LunIR was designed to obtain spectroscopy and thermography data of the lunar surface during a flyby. Lockheed Martin said that a weaker than expected signal was received on the ground, preventing the spacecraft from completing its primary mission of returning data on the moon.

LunIR was also a technology demonstration mission. Lockheed Martin said it was able to build the lightest, long-life space cryocooler to keep the infrared imagers cool. A variant of the cryocooler is being incorporated into two future NASA missions.

Lockheed Martin said they were also able to build a test a CubeSat scaled infrared sensor. The company also explored ways of conducting exploration missions using a very small team.

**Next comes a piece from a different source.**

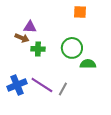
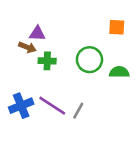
orange square: (80, 12) -> (117, 27), moved
green semicircle: (88, 64) -> (119, 72), moved

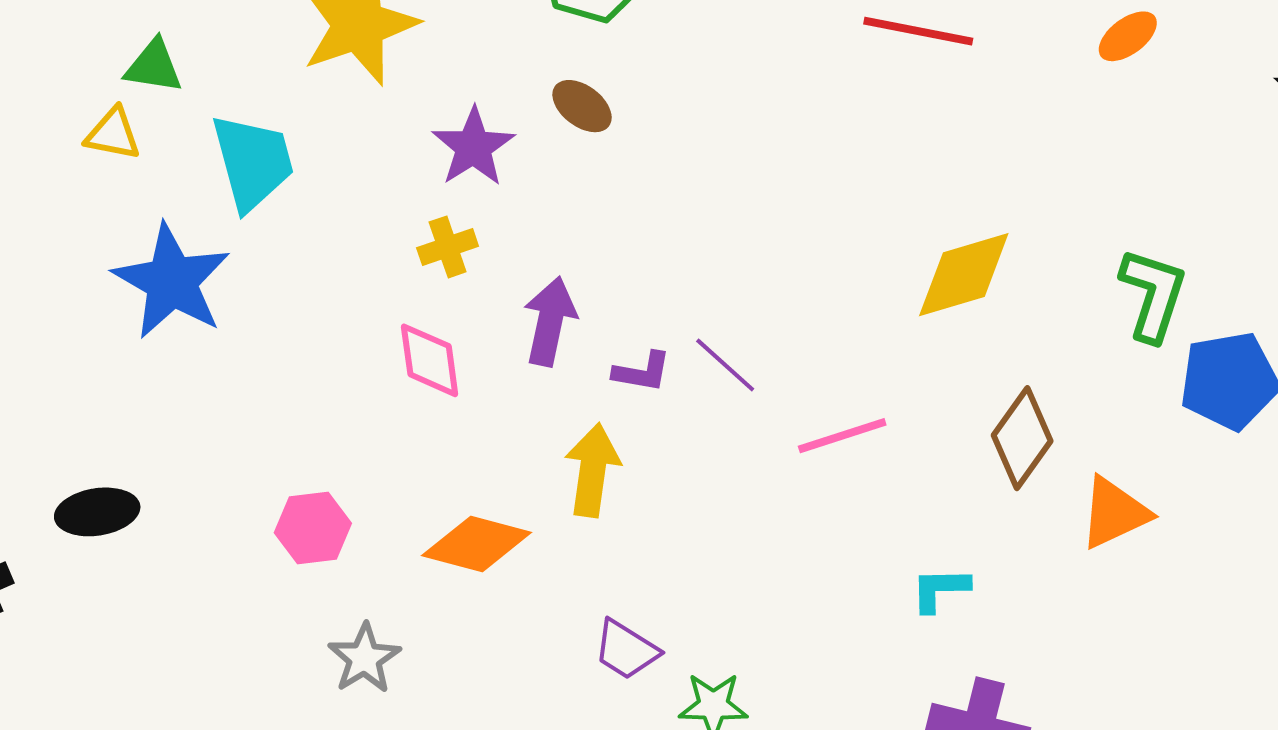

NASA’s NEA Scout spacecraft in Gravity Off-load Fixture, System Test configuration at NASA’s Marshall Space Flight Center in Huntsville, Alabama. (Credit: NASA)

Near-Earth Asteroid Scout (NEA Scout)
Builder/Operator: NASA Jet Propulsion Laboratory, NASA Marshall Space Flight Center (with help from other NASA centers)
Type: Solar Sail
Size: 6U

NEA Scout was designed to conduct a flyby of a near-Earth asteroid. It would have been propelled by a solar sail measuring 86 square meters (925 square feet). No signals were received from the spacecraft, nor did observers searching from the ground see any evidence the solar sail had deployed.

OMOTENASHI lander on the lunar surface. (Credit: JAXA)

OMOTENASHI (Outstanding MOon exploration TEchnologies demonstrated by NAno Semi-Hard Impactor)
Builder/Operator: Japan Aerospace Exploration Agency
Function: Lunar lander
Size: 6U

OMOTENASHI was designed to land measure the radiation environment around the moon before attempting a semi-hard landing on the surface using solid rocket motors. Controllers reported OMOTENASHI tumbled after deployment, making it difficult for the spacecraft to charge its batteries by pointing its solar panels toward the sun. This resulted in unstable communications with the spacecraft. Attempts to stabilize the OMOTENASHI failed, leading controllers to declare the space lost.